Kürt sineması deyince sadece kavga, savaş, göç ve acı konularının öne çıktığına dikkat çeken Maryam Samadi, “İstediğim şey, farklı konularda farklı filmler de yapmak, bunu da görmek istiyorum. Dünyanın birçok yerine gittim ve birçok yerde Rojhilatlı kadınların bambaşka alanlarda çalışmalar yaptığını gördüm. Aslında kadınların önü çok da kapalı değil, kadınların önünü biraz kapatan şey baskı rejimi ve dini sınırlamalardır.
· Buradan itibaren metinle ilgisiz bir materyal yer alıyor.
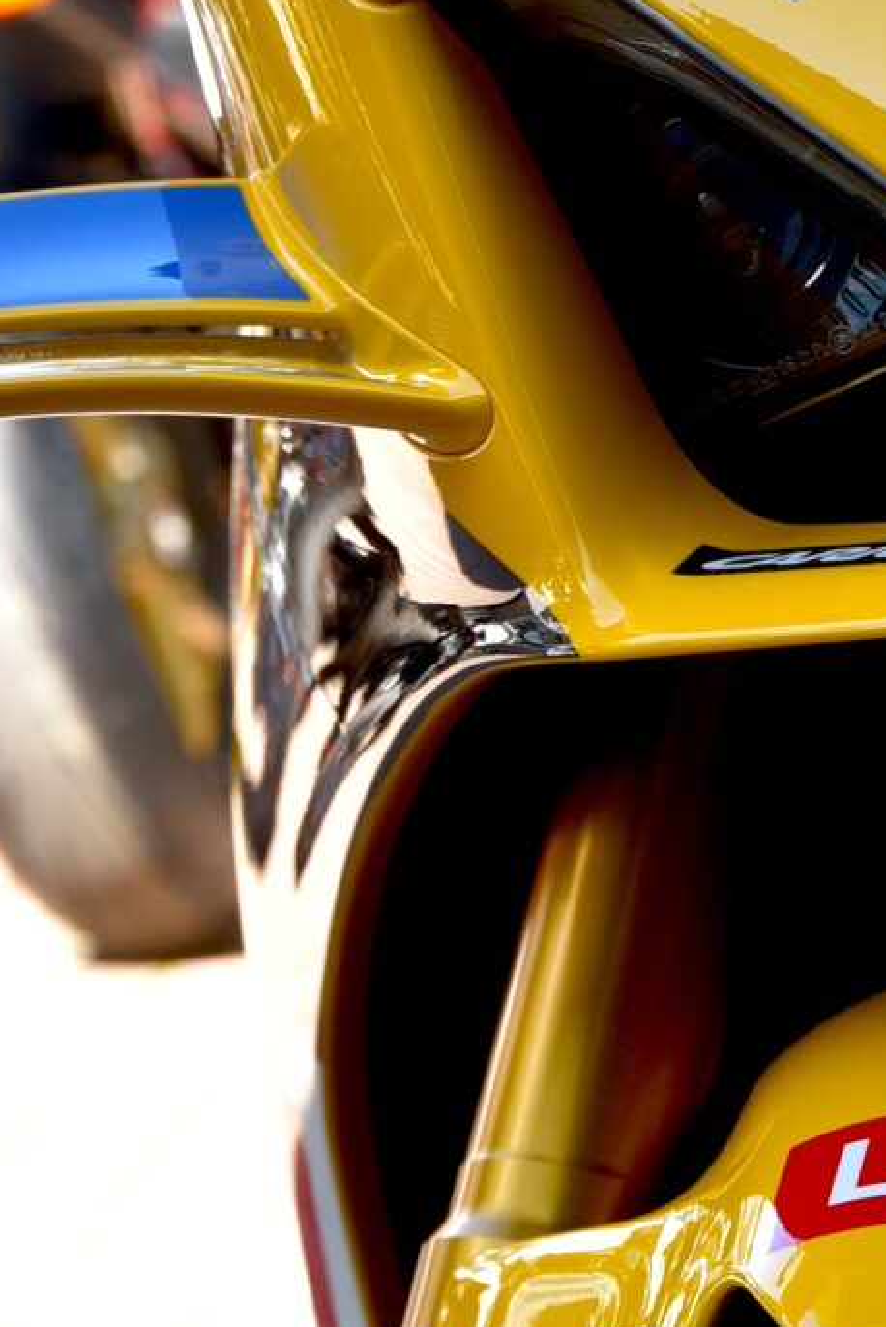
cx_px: 1359
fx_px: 7154
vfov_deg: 10.6
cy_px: 764
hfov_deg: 7.0
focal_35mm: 194
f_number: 5.6
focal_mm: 52
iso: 200
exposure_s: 1/125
Rojhilatlı kadınların sinema yapmasına aileleri destek oluyor, benim ailem bana çok destek verdi. Artık eskisi gibi değil, birçok şey değişti. Söylemek istediğim şey bu, bir isteğin, arzun, amacın varsa bu kolay yoldan edilmiyor. Her şey için zorlamak ve çalışmak gerekiyor. Dünyanın her yerinde, en özgür yerde bile bu böyledir. 6 filmim var, 6 filmimi de çoğu zaman zorluklar içinde çektim” diye belirtiyor.